### What you need to do
Reproduce the listing below in full with every occurrence of "pie" switched to "donut" and everything else unchanged. Omit the pictures from your reproduction.

### Data under study
########
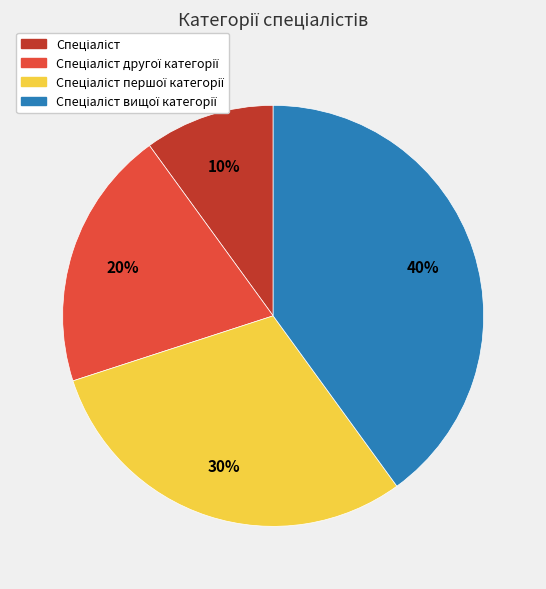

Is there any slice that represents more than half of the pie?

No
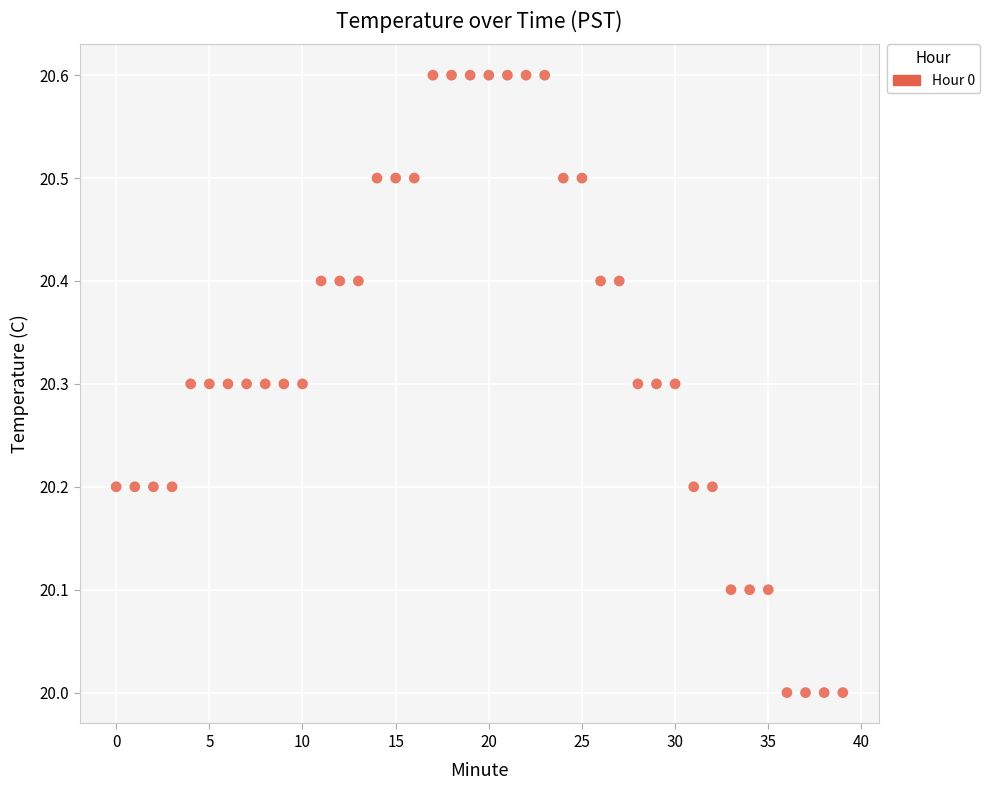

What is the range of Y values (max minus min)?

0.6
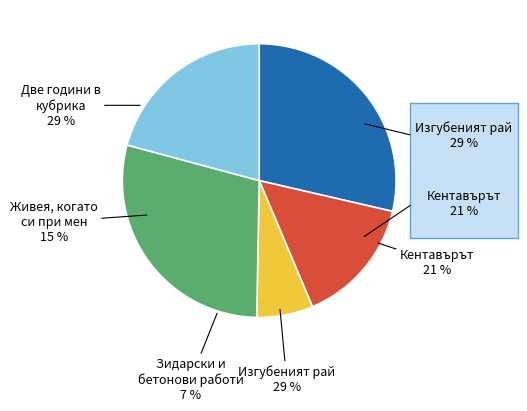

Count the number of slices in the pie.

5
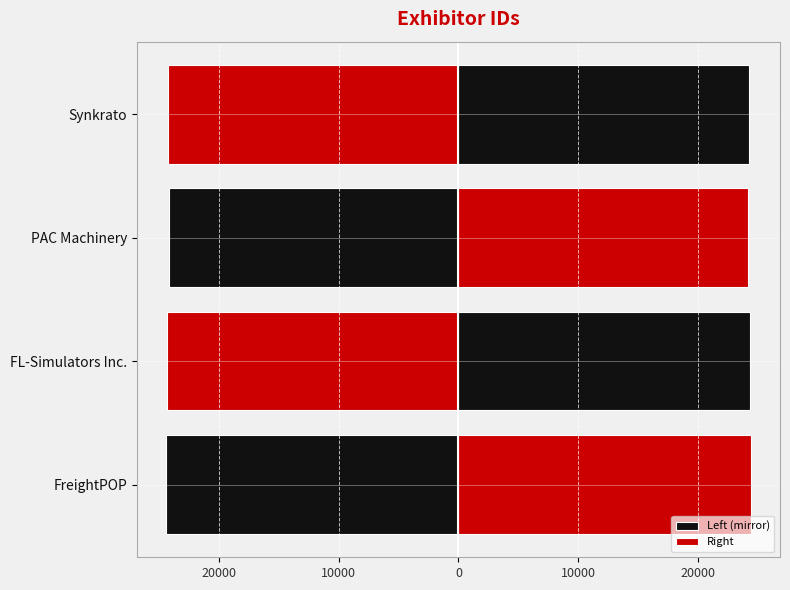

True or false: Left (mirror) has a value of -8348.4 at Synkrato.

False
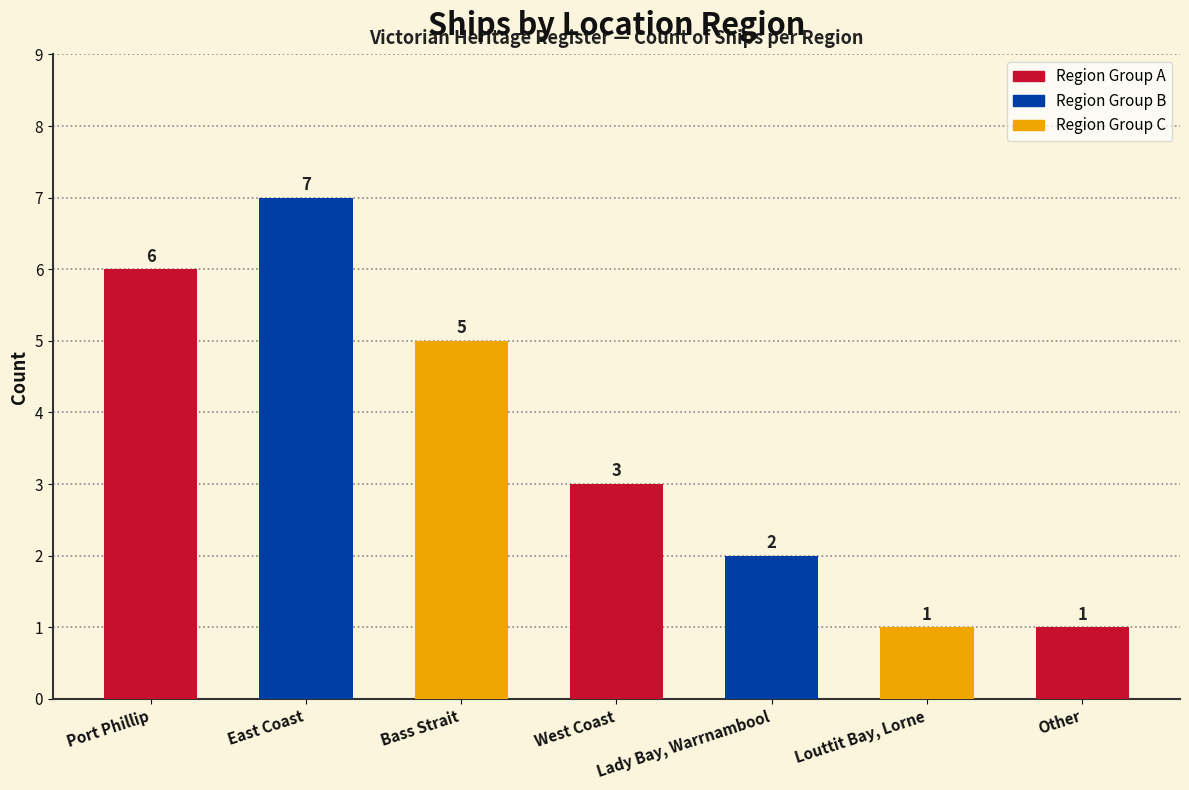

Between Lady Bay, Warrnambool and Other, which is larger?

Lady Bay, Warrnambool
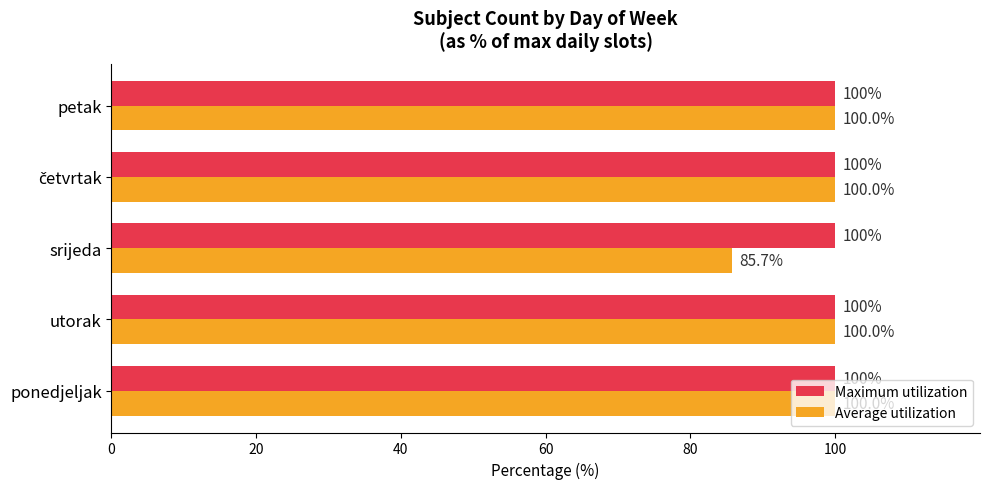

What is the greatest value displayed?

100.0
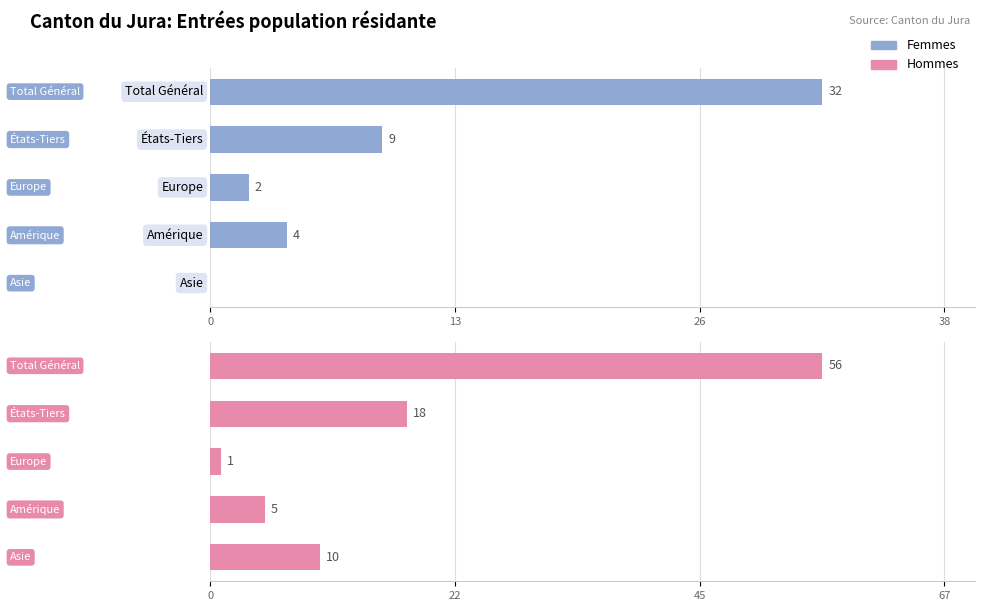

Which series has the largest range (max minus min)?

Hommes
########
### Answer for this exercise
Is there any slice that represents more than half of the donut?

No

What is the range of Y values (max minus min)?

0.6

Count the number of slices in the donut.

5

True or false: Left (mirror) has a value of -8348.4 at Synkrato.

False

Between Lady Bay, Warrnambool and Other, which is larger?

Lady Bay, Warrnambool

What is the greatest value displayed?

100.0

Which series has the largest range (max minus min)?

Hommes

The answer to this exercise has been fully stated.